-- Recorded information --
▶

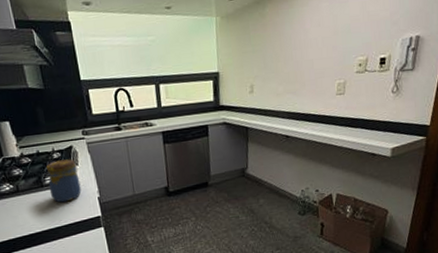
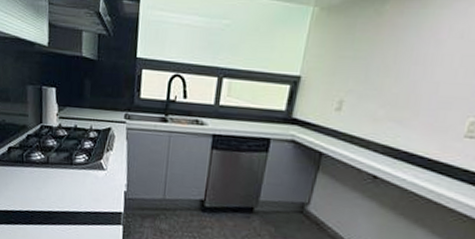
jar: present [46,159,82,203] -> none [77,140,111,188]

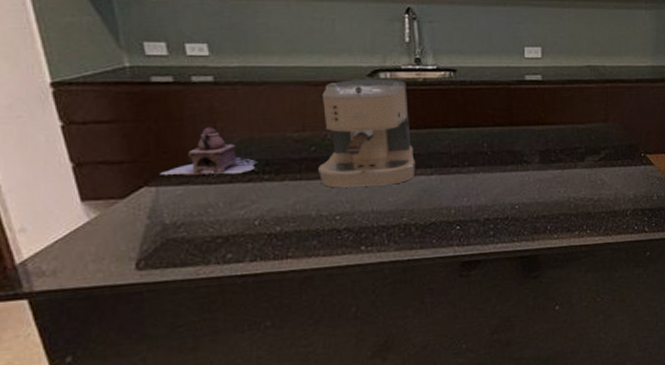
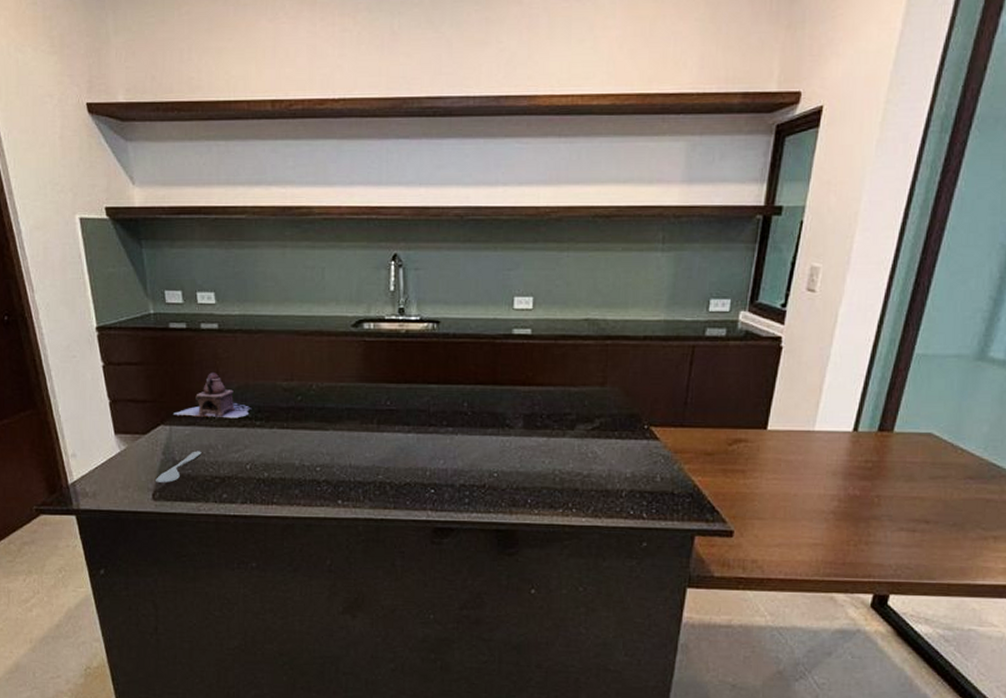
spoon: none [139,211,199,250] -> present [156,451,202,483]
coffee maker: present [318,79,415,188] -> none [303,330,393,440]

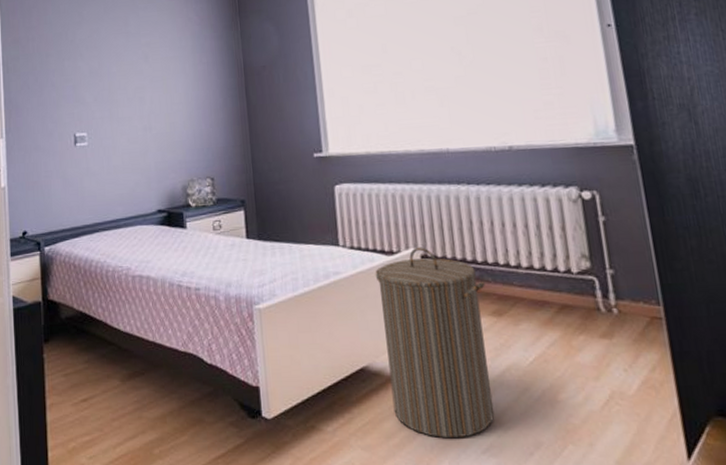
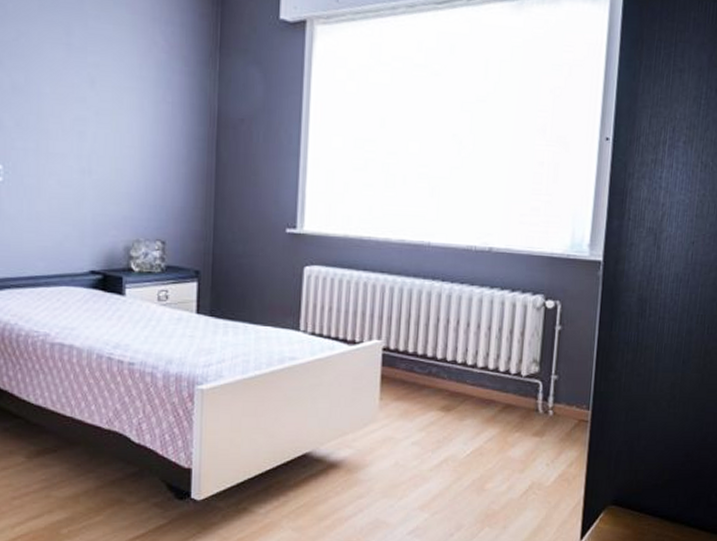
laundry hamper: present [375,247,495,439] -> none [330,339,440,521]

◀

Drop the images; restate the listing exactly.

jar: present [46,159,82,203] -> none [77,140,111,188]

spoon: none [139,211,199,250] -> present [156,451,202,483]
coffee maker: present [318,79,415,188] -> none [303,330,393,440]

laundry hamper: present [375,247,495,439] -> none [330,339,440,521]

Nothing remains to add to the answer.